***** Working data *****
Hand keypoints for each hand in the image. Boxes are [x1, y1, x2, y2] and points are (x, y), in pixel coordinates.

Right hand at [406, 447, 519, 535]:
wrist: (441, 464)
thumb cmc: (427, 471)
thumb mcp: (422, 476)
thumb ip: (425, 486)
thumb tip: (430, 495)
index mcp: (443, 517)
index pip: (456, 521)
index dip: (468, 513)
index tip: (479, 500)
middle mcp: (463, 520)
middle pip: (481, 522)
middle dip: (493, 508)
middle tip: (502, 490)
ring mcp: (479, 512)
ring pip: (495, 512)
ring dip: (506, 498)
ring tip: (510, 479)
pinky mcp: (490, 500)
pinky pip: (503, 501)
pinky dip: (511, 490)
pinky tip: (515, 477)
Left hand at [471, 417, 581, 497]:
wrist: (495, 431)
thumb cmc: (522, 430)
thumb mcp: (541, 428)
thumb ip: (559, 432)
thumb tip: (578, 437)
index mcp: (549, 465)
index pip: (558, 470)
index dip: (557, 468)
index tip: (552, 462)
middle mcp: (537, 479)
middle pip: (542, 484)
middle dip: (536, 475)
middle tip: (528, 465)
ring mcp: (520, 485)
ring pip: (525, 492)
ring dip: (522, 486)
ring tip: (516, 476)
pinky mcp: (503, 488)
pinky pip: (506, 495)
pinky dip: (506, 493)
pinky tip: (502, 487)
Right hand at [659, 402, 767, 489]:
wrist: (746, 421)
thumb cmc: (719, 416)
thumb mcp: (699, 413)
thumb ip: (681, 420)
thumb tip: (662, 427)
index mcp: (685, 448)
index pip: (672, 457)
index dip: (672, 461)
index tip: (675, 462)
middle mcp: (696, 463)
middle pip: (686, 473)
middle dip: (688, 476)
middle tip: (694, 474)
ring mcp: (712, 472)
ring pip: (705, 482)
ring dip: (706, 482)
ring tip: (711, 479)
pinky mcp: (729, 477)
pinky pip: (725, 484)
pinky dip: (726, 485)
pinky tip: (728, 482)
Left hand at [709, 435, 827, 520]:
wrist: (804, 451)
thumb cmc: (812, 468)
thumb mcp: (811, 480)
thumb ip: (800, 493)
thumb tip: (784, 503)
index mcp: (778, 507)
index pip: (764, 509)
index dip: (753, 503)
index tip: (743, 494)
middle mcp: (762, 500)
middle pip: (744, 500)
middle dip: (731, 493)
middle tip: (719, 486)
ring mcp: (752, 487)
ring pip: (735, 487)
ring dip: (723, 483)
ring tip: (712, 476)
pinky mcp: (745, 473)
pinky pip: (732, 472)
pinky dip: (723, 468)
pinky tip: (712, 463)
*****
Exercise requirements:
Beginning at the top of the data, please return every line until and including the line containing "middle tip: (528, 465)", copied exactly, and nothing past it.

Task result:
Hand keypoints for each hand in the image. Boxes are [x1, y1, x2, y2] and points are (x, y), in pixel coordinates.

Right hand at [406, 447, 519, 535]:
wrist: (441, 464)
thumb cmc: (427, 471)
thumb mcp: (422, 476)
thumb ip: (425, 486)
thumb tip: (430, 495)
index mcp: (443, 517)
index pip: (456, 521)
index dip: (468, 513)
index tip: (479, 500)
middle mcp: (463, 520)
middle pip: (481, 522)
middle dip: (493, 508)
middle tip: (502, 490)
ring mcp: (479, 512)
ring pip: (495, 512)
ring dip: (506, 498)
ring tip: (510, 479)
pinky mcp: (490, 500)
pinky pip: (503, 501)
pinky dip: (511, 490)
pinky tip: (515, 477)
Left hand at [471, 417, 581, 497]:
wrist: (495, 431)
thumb cmc: (522, 430)
thumb mcp: (541, 428)
thumb ip: (559, 432)
thumb tip: (578, 437)
index mcp: (549, 465)
index pip: (558, 470)
index dip: (557, 468)
index tip: (552, 462)
middle mcp: (537, 479)
middle pip: (542, 484)
middle dip: (536, 475)
middle tip: (528, 465)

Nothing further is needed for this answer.